Annie Webb

Annie Webb was born on 9th February 1857 in Monmouth. Little is known of her early life, but by 1905, she was living in Narberth, Pembrokeshire.

Described during her lifetime as ‘plucky’, Annie built her own home at Peterslake, Narberth, from ‘her own concrete bricks (made) with sand and gravel from a nearby stream…’ A newspaper cutting from 1927 reveals that ‘the concrete blocks weigh over half a hundredweight and Mrs. Webb keeps to herself the secret of how she has been able to make them so perfectly’.

Clearly a self-motivated and independent character, Annie was also reported to regularly walk ten miles to Tenby, pushing a ‘perambulator all the way, loaded up with butter, eggs and vegetables’ before ‘walk(ing) back to Narberth after selling her wares’. This was when she was 70 years old.

In July 1929, she appeared in Narberth Petty Sessional Court for the fourteenth time on the charge of ‘allowing a mule to stray’. The Narberth Weekly News reported that a witness had seen ‘the mule straying on the Stoneditch Road…It was not attached to a rope or chain’. Annie however, protested that ‘He (was) a sensible mule…he stays at home’.

In her later years, Annie showed no signs of slowing down. She took part in a local carnival where she ‘won prizes for the costume (and also) for singing and reciting’ and in 1938, aged 81, she travelled to London in search of estranged family members.
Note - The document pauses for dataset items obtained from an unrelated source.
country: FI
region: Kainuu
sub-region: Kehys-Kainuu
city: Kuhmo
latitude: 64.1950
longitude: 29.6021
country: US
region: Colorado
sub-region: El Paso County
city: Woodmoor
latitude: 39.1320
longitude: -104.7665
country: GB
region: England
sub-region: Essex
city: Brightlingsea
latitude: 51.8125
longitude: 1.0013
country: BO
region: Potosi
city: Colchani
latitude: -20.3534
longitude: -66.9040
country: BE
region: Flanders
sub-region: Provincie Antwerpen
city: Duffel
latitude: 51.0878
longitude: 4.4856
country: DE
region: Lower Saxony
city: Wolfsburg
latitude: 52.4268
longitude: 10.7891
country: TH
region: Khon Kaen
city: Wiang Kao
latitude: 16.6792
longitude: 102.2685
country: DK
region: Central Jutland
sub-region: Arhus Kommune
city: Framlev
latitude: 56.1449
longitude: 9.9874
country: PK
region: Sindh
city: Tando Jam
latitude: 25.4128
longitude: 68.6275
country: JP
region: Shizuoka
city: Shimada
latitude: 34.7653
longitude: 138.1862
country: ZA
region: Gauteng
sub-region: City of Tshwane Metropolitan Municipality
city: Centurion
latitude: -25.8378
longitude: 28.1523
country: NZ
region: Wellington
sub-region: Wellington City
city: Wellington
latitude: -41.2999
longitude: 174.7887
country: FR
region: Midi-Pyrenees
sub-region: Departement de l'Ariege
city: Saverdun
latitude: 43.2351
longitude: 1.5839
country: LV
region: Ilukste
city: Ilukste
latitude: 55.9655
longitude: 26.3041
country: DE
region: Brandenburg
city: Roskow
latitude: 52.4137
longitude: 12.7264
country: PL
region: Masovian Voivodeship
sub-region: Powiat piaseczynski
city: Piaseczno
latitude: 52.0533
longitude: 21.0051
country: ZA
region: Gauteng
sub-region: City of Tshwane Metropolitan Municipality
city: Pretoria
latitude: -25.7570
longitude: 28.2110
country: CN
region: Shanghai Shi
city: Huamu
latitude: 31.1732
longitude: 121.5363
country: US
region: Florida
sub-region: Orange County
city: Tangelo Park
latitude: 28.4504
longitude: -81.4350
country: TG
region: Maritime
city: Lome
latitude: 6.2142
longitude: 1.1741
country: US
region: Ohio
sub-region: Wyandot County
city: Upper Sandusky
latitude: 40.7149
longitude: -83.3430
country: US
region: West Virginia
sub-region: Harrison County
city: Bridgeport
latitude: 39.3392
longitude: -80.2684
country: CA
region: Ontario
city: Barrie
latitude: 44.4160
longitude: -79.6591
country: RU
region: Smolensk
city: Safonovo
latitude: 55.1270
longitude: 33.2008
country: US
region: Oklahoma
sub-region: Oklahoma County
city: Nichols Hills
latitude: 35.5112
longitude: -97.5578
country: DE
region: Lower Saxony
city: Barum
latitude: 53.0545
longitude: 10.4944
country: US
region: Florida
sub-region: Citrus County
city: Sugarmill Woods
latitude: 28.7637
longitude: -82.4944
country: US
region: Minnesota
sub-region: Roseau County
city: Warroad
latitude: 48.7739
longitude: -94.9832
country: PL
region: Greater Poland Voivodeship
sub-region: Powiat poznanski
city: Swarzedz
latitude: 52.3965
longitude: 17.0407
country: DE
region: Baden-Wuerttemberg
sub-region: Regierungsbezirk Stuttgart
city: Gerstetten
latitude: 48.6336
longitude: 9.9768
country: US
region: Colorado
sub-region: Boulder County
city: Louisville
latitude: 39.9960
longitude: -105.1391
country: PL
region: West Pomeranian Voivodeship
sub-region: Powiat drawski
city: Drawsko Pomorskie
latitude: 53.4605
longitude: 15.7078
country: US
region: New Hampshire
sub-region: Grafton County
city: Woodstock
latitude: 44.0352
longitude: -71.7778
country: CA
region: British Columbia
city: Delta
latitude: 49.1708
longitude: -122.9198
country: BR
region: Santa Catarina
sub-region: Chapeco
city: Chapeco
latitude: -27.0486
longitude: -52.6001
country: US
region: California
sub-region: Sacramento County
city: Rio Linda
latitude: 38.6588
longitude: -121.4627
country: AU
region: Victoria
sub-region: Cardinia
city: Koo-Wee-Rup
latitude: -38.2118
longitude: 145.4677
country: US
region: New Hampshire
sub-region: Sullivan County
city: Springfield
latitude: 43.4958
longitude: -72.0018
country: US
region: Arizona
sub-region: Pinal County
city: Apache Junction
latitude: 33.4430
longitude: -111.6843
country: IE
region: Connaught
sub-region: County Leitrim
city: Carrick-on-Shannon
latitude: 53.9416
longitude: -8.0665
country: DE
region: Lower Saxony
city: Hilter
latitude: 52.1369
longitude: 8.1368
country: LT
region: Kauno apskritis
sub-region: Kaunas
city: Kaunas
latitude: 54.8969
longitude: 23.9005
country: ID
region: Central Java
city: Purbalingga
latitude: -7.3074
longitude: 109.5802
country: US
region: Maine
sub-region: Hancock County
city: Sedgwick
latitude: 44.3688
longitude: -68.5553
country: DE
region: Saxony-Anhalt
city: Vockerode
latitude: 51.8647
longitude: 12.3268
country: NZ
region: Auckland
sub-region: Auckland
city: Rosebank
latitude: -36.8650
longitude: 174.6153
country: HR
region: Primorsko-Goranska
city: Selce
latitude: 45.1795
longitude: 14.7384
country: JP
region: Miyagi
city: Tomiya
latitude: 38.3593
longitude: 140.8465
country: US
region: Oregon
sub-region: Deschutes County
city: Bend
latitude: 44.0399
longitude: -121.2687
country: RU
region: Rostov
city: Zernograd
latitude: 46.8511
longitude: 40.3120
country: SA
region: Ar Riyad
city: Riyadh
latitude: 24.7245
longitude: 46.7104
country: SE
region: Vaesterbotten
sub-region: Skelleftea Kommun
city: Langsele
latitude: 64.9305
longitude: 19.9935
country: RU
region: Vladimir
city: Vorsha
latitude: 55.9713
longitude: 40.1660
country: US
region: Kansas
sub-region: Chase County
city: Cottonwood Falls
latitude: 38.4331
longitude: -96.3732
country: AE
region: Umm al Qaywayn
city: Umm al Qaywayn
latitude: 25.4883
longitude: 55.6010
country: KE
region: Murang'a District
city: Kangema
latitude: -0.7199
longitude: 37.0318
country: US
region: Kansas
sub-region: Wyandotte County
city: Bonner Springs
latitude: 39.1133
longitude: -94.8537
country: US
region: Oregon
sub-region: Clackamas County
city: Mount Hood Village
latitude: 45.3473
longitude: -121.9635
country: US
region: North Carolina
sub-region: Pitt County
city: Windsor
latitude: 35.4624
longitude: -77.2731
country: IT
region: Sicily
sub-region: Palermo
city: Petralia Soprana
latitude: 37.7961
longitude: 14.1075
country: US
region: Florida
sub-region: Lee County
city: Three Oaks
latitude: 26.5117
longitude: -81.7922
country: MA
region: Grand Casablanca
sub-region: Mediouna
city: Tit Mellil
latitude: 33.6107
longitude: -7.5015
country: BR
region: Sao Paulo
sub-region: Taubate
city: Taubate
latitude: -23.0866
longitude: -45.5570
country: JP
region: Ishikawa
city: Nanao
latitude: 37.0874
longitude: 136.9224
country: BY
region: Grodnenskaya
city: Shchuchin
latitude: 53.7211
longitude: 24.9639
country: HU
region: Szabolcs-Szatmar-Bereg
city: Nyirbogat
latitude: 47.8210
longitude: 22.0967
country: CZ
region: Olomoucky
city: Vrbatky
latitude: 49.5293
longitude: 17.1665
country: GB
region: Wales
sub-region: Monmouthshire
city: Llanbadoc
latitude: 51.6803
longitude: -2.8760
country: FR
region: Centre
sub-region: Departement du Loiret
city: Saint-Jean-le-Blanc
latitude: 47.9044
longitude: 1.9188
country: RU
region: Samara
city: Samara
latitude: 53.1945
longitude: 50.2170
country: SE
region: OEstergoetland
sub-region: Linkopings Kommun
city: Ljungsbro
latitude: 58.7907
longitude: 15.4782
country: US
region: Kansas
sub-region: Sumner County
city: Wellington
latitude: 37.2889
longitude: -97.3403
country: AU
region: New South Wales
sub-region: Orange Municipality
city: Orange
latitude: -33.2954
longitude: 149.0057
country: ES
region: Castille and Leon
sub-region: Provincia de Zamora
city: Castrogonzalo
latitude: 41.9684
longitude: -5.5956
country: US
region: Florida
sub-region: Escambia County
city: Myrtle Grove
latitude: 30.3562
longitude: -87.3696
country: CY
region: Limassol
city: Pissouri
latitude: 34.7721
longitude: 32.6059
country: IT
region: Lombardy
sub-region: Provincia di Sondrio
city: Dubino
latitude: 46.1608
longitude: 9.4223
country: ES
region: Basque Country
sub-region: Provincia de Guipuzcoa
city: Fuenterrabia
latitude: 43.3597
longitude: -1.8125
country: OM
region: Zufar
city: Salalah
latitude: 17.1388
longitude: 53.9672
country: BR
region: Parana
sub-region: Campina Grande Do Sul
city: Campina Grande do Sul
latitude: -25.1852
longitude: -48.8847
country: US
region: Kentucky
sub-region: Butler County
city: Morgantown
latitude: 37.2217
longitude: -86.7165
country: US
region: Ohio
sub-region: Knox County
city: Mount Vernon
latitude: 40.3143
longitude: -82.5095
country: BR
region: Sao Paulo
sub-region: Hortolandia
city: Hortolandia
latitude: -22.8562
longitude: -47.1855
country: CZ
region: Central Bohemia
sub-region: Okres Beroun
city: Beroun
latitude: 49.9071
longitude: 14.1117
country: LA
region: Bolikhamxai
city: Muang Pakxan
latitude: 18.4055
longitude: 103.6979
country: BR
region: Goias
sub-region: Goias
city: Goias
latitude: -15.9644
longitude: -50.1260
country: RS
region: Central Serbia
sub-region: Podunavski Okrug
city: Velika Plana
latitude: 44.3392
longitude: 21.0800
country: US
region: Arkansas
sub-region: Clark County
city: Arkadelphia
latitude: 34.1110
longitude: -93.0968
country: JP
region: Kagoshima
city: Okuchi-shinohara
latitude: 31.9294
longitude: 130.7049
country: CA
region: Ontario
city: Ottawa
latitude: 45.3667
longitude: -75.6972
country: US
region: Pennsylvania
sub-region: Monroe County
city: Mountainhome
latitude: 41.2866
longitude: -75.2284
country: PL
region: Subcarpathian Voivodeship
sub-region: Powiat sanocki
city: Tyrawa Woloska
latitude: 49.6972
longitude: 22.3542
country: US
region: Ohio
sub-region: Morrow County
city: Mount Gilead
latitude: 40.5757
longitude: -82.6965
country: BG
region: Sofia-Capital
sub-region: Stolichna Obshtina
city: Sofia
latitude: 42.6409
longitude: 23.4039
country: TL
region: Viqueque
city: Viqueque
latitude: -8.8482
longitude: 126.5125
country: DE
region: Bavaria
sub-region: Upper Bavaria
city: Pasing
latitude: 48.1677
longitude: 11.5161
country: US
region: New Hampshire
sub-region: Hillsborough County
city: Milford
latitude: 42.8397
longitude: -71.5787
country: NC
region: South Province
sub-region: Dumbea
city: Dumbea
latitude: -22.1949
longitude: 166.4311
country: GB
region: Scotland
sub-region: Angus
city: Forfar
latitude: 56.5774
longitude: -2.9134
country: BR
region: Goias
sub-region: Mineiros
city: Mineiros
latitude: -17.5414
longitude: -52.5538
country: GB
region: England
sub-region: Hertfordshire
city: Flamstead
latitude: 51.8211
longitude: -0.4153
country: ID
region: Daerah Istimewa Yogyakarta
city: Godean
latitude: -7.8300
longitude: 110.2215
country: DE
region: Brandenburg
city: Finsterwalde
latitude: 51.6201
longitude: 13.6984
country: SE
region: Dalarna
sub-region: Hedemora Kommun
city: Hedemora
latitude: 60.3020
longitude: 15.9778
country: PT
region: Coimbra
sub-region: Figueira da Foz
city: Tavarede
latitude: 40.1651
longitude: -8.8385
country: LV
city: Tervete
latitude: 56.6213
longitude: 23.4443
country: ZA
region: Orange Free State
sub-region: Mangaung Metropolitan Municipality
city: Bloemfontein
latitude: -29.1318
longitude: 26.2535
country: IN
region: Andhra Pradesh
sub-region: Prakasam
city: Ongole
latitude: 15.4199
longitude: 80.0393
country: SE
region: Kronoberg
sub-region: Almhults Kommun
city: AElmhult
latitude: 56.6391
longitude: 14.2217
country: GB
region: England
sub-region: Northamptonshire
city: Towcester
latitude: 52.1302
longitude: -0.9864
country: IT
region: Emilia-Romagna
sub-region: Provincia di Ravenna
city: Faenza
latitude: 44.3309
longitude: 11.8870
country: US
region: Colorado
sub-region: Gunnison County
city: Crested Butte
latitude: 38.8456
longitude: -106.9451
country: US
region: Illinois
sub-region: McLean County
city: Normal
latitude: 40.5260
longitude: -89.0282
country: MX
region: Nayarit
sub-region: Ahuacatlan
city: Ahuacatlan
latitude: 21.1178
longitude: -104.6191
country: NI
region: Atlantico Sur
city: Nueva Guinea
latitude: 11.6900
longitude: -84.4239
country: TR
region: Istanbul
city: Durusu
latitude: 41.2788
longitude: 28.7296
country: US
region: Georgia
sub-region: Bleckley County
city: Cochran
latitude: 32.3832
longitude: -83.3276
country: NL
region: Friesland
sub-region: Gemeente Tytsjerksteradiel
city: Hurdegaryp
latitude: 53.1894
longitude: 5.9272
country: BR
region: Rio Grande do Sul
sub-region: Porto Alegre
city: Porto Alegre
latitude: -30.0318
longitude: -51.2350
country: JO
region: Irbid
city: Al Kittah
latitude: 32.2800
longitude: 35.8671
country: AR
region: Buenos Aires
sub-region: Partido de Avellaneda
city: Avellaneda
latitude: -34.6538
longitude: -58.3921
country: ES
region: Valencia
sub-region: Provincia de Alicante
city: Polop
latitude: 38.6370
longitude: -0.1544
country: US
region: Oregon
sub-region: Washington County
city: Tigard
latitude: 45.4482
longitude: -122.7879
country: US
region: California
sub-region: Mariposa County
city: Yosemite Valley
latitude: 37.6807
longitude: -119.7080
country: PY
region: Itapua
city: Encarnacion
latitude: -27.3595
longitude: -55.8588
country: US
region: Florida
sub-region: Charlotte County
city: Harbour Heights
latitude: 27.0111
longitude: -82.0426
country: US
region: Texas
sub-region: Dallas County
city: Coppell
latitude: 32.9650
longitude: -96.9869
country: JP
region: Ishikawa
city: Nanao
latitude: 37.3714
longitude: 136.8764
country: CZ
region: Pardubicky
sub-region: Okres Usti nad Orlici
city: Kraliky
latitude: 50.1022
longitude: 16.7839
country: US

In May that year, The Narberth Weekly News reported: ‘sat in the cottage she built herself…a picture fell from the wall…It revived memories of a brother and sister from whom she had parted 50 years before following a family quarrel’. Annie discovered a niece and nephew in Ealing and resolved to ‘send the council official who assisted her a crate of chickens’.

Annie Webb died in Narberth, Pembrokeshire, in December 1943; aged 86 years. The local press described her as a ‘headstrong character’.



Ganed Annie Webb ar 9 Chwefror 1857 yn Nhrefynwy. Prin sy’n wybyddus am ei bywyd cynnar, ond erbyn 1905 roedd yn byw yn Arberth, Sir Benfro.

Yn ystod ei bywyd, disgrifiwyd hi fel menyw ‘lew’ ac adeiladodd ei chartref ei hun yn Peterslake, Arberth, o’i ‘brics concrit ei hun (wedi eu gwneud) o dywod a graean o nant gerllaw…’.  Mewn erthygl a ymddangosodd mewn papur newydd yn 1927, datgelir bod y blociau concrit yn pwyso dros hanner canpwys a bod Mrs. Webb yn cadw iddi hi ei hun y gyfrinach o sut y llwyddodd i’w creu mor berffaith.

Yn amlwg, roedd Annie yn gymeriad annibynnol a ysgogai ei hun, a dywedir hefyd ei bod yn cerdded deng milltir i Ddinbych-y-pysgod yn rheolaidd, gan wthio coets fach yr holl ffordd, yn llawn menyn, wyau a llysiau, cyn cerdded yn ôl i Arberth ar ôl gwerthu ei nwyddau. Â hithau yn 70 oed.

Ym mis Gorffennaf 1929, ymddangosodd gerbron Llys Sesiynol Mân-droseddau Arberth am y pedwerydd tro ar ddeg, ar gyhuddiad o ‘adael i ful grwydro’. Ym mhapur newydd y Narberth Weekly News, adroddwyd bod tyst wedi gweld y mul yn crwydro ar Ffordd Stoneditch…Nid oedd ynghlwm wrth raff na chadwyn. Serch hynny, protestiodd Annie mai ‘Mul synhwyrol ydoedd…mae’n aros gartref’.

Yn ei blynyddoedd hwyrach, ni ddangosodd Annie unrhyw arwydd o arafu. Cymerodd ran mewn carnifal lleol lle ‘enillodd wobrau am y wisg (a hefyd) am ganu ac adrodd’ ac yn 1938, â hithau yn 81 oed, teithiodd i Lundain i chwilio am aelodau o’r teulu yr oedd wedi colli cysylltiad â nhw yn dilyn cweryl.  Ym mis Mai y flwyddyn honno, adroddwyd yn y Narberth Weekly News: ‘sat in the cottage she built herself…a picture fell from the wall…It revived memories of a brother and sister from whom she had parted 50 years before following a family quarrel’. Daeth Annie o hyd i nith a nai yn Ealing a phenderfynodd ‘anfon crât o ieir at y swyddog o’r cyngor a oedd wedi ei chynorthwyo’.

Bu farw Annie Webb yn Arberth, Sir Benfro, ym mis Rhagfyr 1943; roedd yn 86 oed. Disgrifiodd y wasg leol hi fel ‘cymeriad penstiff’.